• [Document text]
- Opening Delimiter -

Sustainable Cities: Definition, Design & Planning

Instructor: Graig Delany

Graig teaches Architecture, Construction and Engineering Courses and has a Master of Architecture Degree

Sustainable cities are cities that are actively working toward sustainability. Major factors of sustainable cities are, but not limited to water, air pollution, energy, and waste.

Sustainable City

Imagine a city designed and planned so well that there was never any traffic or pollution. That waste was minimized and that the city generated its own power. What you are imagining is an EcoCity, or a sustainable city and the future of the world might depend on its success.

Definition

Experts, as well as the dictionary, have yet to define what a sustainable city is, however, the general consensus is that it is a city that minimizes the inputs and outputs. Meaning, they use fewer resources and create less waste. So what does sustainable mean? Is it simply the ability to sustain? In the context of sustainable cities, there is an underlying consideration of the environmental impact. These factors include, but are not limited to, water, air pollution, energy, and waste. With over half the world's population living in cities, there is a desire to make cities work better and healthier. The United Nations is trying to address this problem by creating a 17-point plan for the sustainable development of the world.

- Closing Delimiter -

• [Material supplied]
- Opening Delimiter -

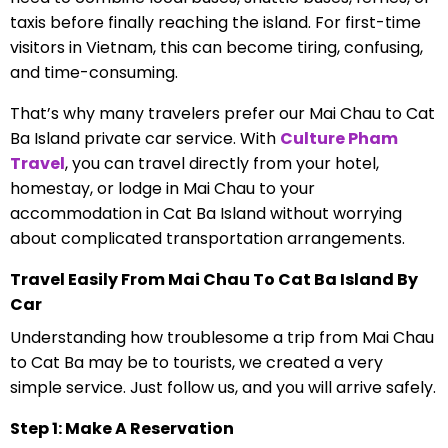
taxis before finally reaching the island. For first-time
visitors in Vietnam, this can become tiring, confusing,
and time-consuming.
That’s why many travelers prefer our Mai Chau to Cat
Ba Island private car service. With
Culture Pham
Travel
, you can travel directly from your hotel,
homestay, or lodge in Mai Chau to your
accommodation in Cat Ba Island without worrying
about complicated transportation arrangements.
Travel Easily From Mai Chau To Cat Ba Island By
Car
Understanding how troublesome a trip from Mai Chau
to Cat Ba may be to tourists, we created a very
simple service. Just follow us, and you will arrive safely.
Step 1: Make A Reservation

- Closing Delimiter -
- Opening Delimiter -

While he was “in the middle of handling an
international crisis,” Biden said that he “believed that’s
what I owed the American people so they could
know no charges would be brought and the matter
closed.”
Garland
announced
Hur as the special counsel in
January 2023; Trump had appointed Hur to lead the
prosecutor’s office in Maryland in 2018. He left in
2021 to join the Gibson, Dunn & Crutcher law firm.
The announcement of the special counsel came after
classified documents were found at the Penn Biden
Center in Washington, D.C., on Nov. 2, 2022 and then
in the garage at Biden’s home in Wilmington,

- Closing Delimiter -

• [Exercise requirements]
(A) Render this sentence from the sustainable cities text in Spanish: "With over half the world's population living in cities, there is a desire to make cities work better and healthier."
(B) According to the sustainable cities text, how many points does the United Nations plan for the sustainable development of the world have?
None of the entries are needed here.

• [Task results]
(A) Con más de la mitad de la población mundial viviendo en ciudades, existe el deseo de hacer que las ciudades funcionen mejor y sean más saludables.

(B) It has 17 points.